Things that seem new may have been simply forgotten. Moscow’s imperial ambitions and desire to control its near neighbors are not a novelty in themselves. Neither is using the excuse of protecting Russian citizens, or simply “compatriots”, to interfere in the internal affairs of neighbors. We can recall that Putin and Medvedev used the exact same argument in 2008 to justify the military campaign against Georgia. However, while some people may still have believed that the Georgian War was a single and exceptional venture, following the occupation of Crimea we can already identify a clear pattern of actions—one that might continue if it is not countered strongly enough.
A worrying new trend can be seen in the increasing public suggestions by pro-Kremlin politicians and analysts that Moscow need not find (or create with the help of provocateurs) any pretexts before planning aggression against neighboring countries in the future. More often than not, they consider that military force can be used in Russia’s vicinity simply to distract NATO and the US’s attention away from some other corner of the planet in which Moscow feels that its interests are harmed or endangered. As the conventional dominance of Western allies over Russia is not nearly as evident in the Baltic region as it is globally, such a development in Russian doctrinal thinking clearly makes us cautious.

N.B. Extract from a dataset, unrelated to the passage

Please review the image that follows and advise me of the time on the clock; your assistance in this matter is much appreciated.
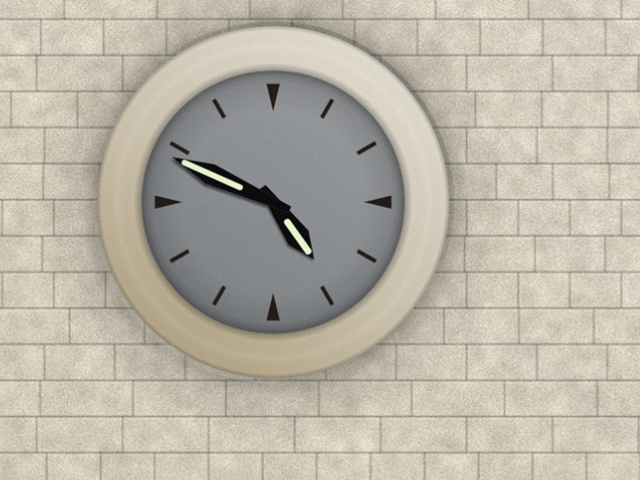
4:49
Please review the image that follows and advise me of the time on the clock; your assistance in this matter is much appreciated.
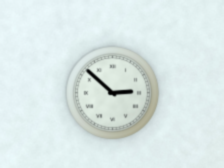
2:52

In order to understand the other possible impacts of Russia’s aggression towards Ukraine on the global security situation, we must consider the Budapest Memorandum of 1994, in which Ukraine agreed to abandon the nuclear arsenal (at the time, the third-lragest in the world) that it inherited after the dissolution of the Soviet Union. The same document required Russia, the US, and the United Kingdom to respect Ukrainian sovereignty and territorial integrity as well as to refrain from using military, political and economic pressure against Ukraine.

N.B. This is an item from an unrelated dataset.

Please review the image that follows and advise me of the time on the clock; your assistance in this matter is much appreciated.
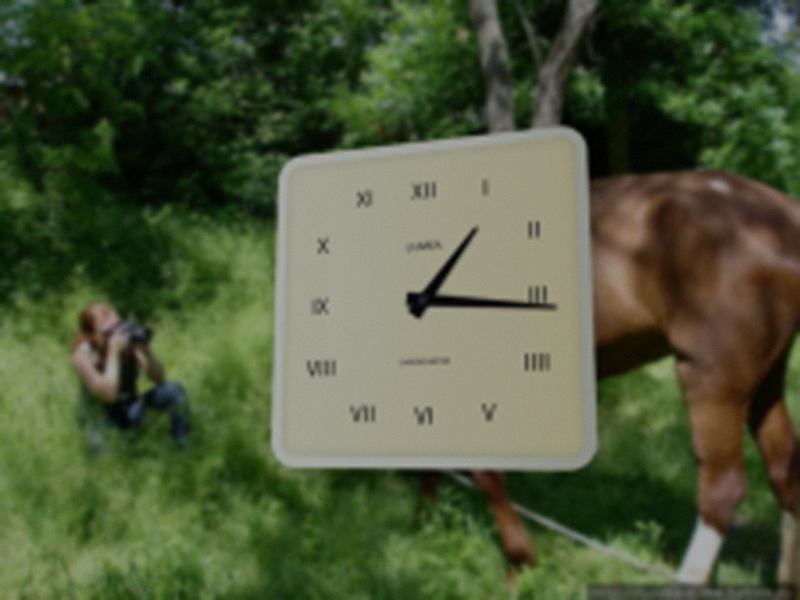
1:16
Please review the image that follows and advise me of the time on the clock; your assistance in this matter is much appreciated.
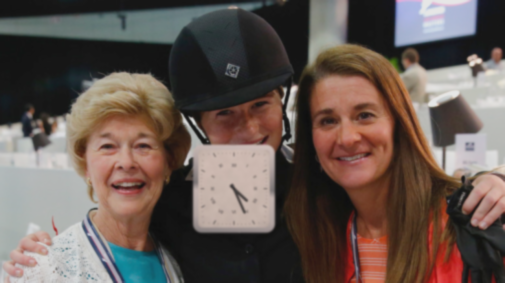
4:26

Now, Russia has gravely infringed its responsibilities under the Budapest Memorandum, which raises the justified question of how the Ukrainian authorities (or Russia’s other neighbors) can be even slightly sure that Putin’s regime intends to keep its promises in the future.
In addition, we should closely observe which conclusions are drawn from the Ukraine crisis by Iran and North Korea. Since in hindsight the security assurances Ukraine received for abandoning its nuclear weapons turned out to be empty promises, Iran’s leaders may thus believe that it would be better to finish building the bomb no matter what.

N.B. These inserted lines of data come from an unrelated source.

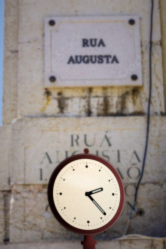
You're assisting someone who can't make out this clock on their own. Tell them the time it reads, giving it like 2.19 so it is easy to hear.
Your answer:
2.23
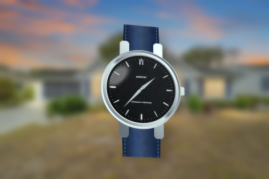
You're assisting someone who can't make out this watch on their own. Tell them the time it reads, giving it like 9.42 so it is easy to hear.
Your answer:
1.37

Why Was the Aggression a Surprise?
Notwithstanding the efforts that Putin’s regime has made in recent years to modernize its armed forces, today’s Russia is both economically and militarily far behind the Euro–Atlantic security community.
However, Putin understands perfectly that the undemocratic nature of his regime provides a relevant competitive advantage for him: the factor of time. Able to make decisions alone, the Russian president is free of the inertia and the need for coordination, negotiation and compromise that inevitably go with collective decision-making. This means that the international community has only a minimal warning period—if that—in which to intercept Moscow’s aggressive steps.
It was precisely on this shock factor proceeding from a non-existent warning that Putin based his tactics both in 2008 in Georgia, and this year in Ukraine. As long as assembling forces for attack is at least partly explainable by “regular” military exercises or, for example, security operations connected to the Olympic Games, then the decision to attack can be made almost instantaneously. Moscow is thus able to create a “new reality” on the ground before the international community is able to muster itself.
Putin knows that reversing the “new reality” created through armed force—be it in the case of the “pretend states” of South Ossetia and Abkhazia on the one hand, or that of newly-annexed Crimea on the other—is considerably more difficult for the international community in political and economic terms than preventing the aggression in the first place. This is why he hopes that, sooner or later, attempts to resolve the crisis will be handled through diplomatic channels, and instead of trying to restore the pre-crisis situation, these efforts will be aimed only at “de-escalating tensions”.
In the best scenario for Putin, sooner or later the “altered reality” will become accepted, and Crimea will be thought of as just another frozen conflict among many others in the vicinity of Russia. After a period of time, some of the international community will grow tired of “nagging” Russia—and the remaining critics can be labelled Russophobes who are having a hard time getting over their own bitter past.
What Should the West Do?
In order to avoid such an outcome this time, and to ensure that Putin does not feel the temptation to repeat the venture somewhere else soon, NATO and the EU must quickly take a number of basic actions; some of these will produce immediate results, while others will have long-term strategic impact.
First, Russia needs to be told in no uncertain terms that infringing international law and behavioral norms in its actions, as well as attempting to change state borders by military means, will have serious and unpleasant consequences. In other words: it is important to make sure that the sanctions directed at top Russian politicians will not be only a symbolic one-time punishment but a clear and understandable source of pressure on Russia’s political leadership until the regime changes its behavior and compensates for the losses it has caused.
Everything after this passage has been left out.